Le lendemain matin, elle demande à un tuk-tuk de l’emmener à l’ambassade de France. Elle négocie toute seule l’aller-retour. La femme qui la reçoit là-bas est en fait la personne avec qui elle avait pris rendez-vous. Il ne faut que quelques minutes à la diplomate pour authentifier le gribouillis que Chantal a dessiné de sa main malade au bas d’un document officiel. Il ne reste plus qu’à le poster. Sur le chemin de l’hôtel, le chauffeur de tuk-tuk la dépose devant le bel édifice colonial qui abrite le service public. L’employée lui certifie que le pli parviendra chez le notaire dans une quinzaine de jours. On croise les doigts… Et parce qu’elle a sauté son petit-déjeuner pour arriver juste au moment de l’ouverture des bureaux, Chantal se précipite au petit supermarché et avale goulument le café glacé qu’elle y a acheté tout en discutant avec un monsieur venu voir son fils qui travaille au Cambodge.
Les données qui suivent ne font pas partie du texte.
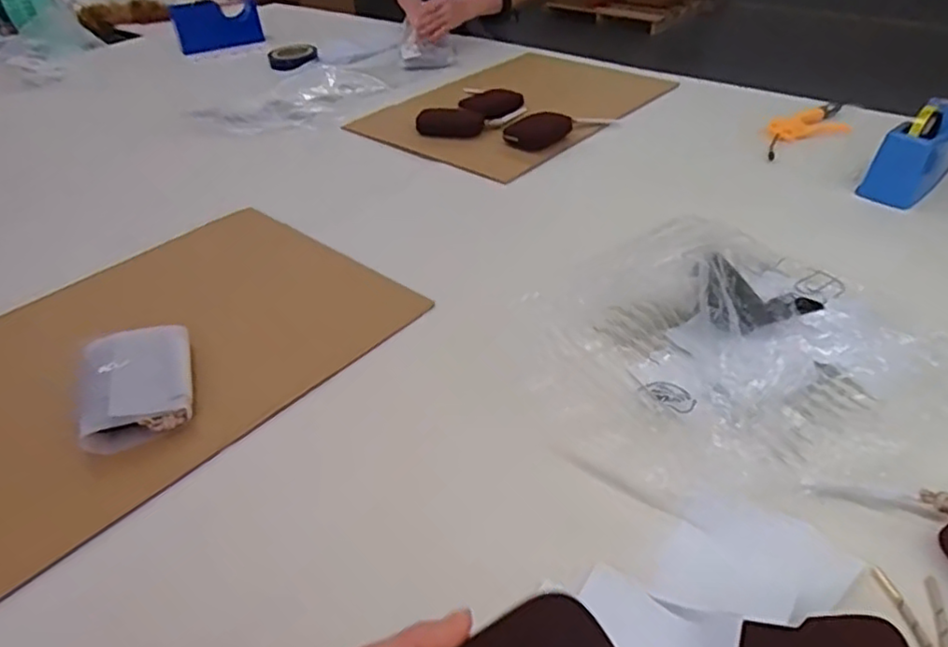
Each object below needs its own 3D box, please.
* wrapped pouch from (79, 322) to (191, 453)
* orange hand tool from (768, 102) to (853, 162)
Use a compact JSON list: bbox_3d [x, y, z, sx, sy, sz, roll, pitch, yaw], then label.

Je suis tout heureux de récupérer ma femme après ses 36 heures de vadrouille. Pour fêter nos retrouvailles, nous allons boire une bière dans le bar où nous avons pris nos habitudes de début de soirée et faisons la connaissance de trois Normands en balade autour du monde: Nicolas, son épouse Manu et Jean-Michel, l’oncle de Manu. Pour continuer la conversation, nous partons manger ensemble un bon bœuf au poivre vert. Lorsque nous arrivons à la guesthouse, beaucoup plus tard que les autres fois, nous trouvons le portail clos et nous devons réveiller le jeune gardien qui dort à poings fermés.